Task statement>
Look through the entries below and extract exactly the lines from the one containing "225 611 1.99" through the one containing "376 644 2.20", ends included.

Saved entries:
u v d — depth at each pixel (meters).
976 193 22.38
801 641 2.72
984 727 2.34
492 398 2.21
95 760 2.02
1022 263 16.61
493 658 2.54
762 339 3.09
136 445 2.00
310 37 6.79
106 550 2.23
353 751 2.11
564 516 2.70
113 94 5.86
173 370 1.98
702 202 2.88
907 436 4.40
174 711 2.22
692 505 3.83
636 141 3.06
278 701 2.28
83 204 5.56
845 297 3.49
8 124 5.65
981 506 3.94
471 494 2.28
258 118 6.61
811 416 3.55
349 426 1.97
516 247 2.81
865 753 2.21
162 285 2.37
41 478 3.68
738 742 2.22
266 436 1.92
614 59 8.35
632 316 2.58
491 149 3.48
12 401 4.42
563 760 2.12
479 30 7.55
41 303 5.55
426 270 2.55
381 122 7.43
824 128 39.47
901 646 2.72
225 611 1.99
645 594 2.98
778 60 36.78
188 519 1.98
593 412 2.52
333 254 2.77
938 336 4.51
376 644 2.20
==
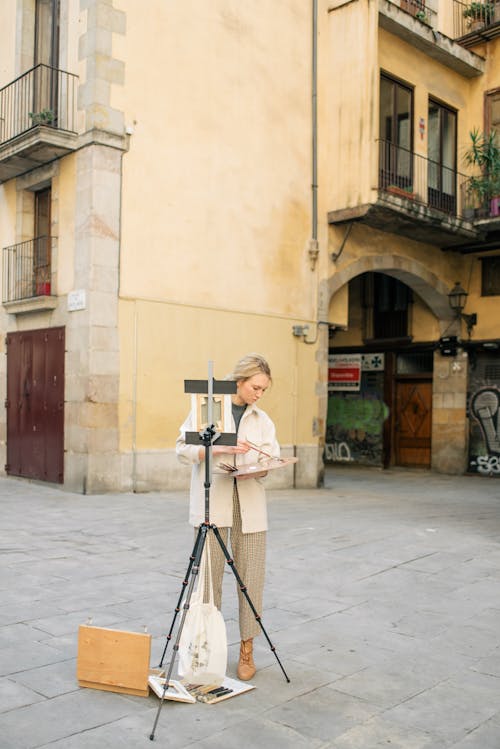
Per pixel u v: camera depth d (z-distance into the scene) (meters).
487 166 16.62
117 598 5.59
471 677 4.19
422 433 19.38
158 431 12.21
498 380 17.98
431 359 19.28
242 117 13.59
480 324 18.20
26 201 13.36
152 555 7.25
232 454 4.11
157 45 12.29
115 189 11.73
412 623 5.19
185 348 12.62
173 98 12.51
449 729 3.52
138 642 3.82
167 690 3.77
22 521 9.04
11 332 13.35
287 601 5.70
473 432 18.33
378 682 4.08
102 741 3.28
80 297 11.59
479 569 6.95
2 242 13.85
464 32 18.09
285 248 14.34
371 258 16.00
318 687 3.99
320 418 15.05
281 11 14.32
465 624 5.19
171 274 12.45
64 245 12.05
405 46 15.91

Solution for this problem>
225 611 1.99
645 594 2.98
778 60 36.78
188 519 1.98
593 412 2.52
333 254 2.77
938 336 4.51
376 644 2.20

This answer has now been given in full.